In recent years, some union members have helped lead or bolster community-based campaigns. In New York City, for example, bus drivers responded to the Metropolitan Transportation Authority’s route reductions by rallying residents affected by the cuts. The Transportation Workers Union drivers identified a bus line notorious for overcrowding and long waits and collected signatures at each stop for a petition calling for more buses. The union conducted outreach to several neighborhood groups in one of the working-class communities that depended on the line. By opening a dialogue with the local housing project’s tenant association, a youth development organization and other civic associations, the union was able to mobilize community support for a successful push to restore funding for the affected line.
These are but some examples of communities coming together to reject the scapegoating of public employees as a way to avoid strengthening our transit systems. By articulating how the interests of diverse groups are intertwined, the organizers are making a persuasive case for public transportation as a vital civic good.
Toward transit justice
Over the past decade, advocates working on public transportation issues from a range of constituencies — labor, environmental organizations, commuter groups, racial justice advocates — have come to recognize that they have common ground. Rather than approaching the issue as separate interest groups, they are starting to see themselves as part of a unified transit-justice movement.
These groups have highlighted the importance of quality public transit for their respective memberships. First, transportation is an essential part of the family budget for most Americans. For families with one or more cars, transportation accounts for more than any other spending category except housing. In times when wages are stagnant, many people rely on affordable public transportation as a means to get to work and run errands for their families. “Over the past decade, housing and transportation costs in the Bay Area have increased, while average income has not,” the Alameda County Public Health Department said in a recent report. “Surveyed riders report having to make difficult budget trade-offs when they don’t have enough money to cover monthly expenses.”

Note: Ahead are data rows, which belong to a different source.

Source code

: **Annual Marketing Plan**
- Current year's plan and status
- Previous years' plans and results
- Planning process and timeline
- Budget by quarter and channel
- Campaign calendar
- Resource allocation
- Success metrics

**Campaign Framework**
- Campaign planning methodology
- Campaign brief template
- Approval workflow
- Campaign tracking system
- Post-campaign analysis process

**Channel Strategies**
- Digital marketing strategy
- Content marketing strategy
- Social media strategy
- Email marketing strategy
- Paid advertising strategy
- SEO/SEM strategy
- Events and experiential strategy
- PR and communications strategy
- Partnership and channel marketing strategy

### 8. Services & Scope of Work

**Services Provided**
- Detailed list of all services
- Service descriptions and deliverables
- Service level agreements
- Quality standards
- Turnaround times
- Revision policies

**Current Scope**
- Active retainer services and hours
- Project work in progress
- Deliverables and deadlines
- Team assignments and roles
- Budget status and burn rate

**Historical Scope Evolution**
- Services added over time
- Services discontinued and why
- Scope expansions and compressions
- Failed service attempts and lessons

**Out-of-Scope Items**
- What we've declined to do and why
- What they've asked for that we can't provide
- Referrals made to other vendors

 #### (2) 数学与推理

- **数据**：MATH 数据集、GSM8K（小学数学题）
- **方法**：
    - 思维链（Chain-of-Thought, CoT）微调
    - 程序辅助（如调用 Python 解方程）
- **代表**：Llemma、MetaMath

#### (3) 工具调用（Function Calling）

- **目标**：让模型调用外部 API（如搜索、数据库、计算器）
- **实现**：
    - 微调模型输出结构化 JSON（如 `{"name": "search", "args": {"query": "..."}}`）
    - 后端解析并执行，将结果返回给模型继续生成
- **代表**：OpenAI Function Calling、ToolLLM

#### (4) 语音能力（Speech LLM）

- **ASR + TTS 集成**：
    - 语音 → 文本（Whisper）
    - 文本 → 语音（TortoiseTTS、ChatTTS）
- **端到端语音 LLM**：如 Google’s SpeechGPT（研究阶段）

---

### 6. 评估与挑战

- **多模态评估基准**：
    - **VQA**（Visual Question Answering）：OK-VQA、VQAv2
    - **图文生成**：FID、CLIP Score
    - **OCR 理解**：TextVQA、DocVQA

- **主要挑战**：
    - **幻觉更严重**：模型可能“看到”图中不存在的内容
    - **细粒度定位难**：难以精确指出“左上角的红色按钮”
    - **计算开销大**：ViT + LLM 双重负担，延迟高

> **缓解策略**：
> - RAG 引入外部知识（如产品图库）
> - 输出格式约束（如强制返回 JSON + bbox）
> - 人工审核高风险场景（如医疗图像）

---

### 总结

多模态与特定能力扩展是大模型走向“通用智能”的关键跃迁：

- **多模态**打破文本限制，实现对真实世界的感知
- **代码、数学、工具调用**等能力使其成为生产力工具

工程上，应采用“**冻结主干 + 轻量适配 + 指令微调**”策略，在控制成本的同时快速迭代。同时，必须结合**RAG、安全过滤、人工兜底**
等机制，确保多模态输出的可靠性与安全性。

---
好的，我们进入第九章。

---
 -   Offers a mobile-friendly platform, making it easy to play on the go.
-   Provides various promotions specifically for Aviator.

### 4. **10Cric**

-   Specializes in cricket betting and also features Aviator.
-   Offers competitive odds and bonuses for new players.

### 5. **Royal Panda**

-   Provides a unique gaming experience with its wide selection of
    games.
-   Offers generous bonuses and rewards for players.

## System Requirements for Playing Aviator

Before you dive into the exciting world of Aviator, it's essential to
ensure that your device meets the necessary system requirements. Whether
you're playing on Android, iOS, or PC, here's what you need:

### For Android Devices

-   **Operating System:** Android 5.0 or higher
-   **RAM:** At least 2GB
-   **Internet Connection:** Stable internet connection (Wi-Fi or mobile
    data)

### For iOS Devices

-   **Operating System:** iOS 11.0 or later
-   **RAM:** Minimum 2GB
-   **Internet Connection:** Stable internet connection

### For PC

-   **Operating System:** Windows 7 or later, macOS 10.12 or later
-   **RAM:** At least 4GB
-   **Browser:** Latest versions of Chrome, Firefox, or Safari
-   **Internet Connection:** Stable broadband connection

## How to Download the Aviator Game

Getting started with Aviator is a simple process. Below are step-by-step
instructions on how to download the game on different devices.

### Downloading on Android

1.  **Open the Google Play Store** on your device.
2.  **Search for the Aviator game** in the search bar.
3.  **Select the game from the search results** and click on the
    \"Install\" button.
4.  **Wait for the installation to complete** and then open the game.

Also, public transportation is not merely a matter of economic justice for riders. As an alternative to our fossil-fuel-intensive car culture, it has important consequences for the environment. Transit is a source of jobs — in construction of infrastructure and in provision of service. A healthy U.S. economy cannot be sustained by poverty-level employment. It is important that working-class Americans are able to earn a living wage and contribute to their communities.
Finally, transit has regularly become a matter of civil rights. Communities of color are often neglected in city planners’ designs. And minority communities that are often the most negatively affected when municipalities consider service cuts or debate where new transit lines should go.
Alliances between transportation unions and riders’ groups are central to a transit justice framework. And they are becoming increasingly important to the future of our cities. If we want to protect living-wage jobs and reliable transportation service, we should reject efforts to put riders and drivers at odds and instead recognize our common cause.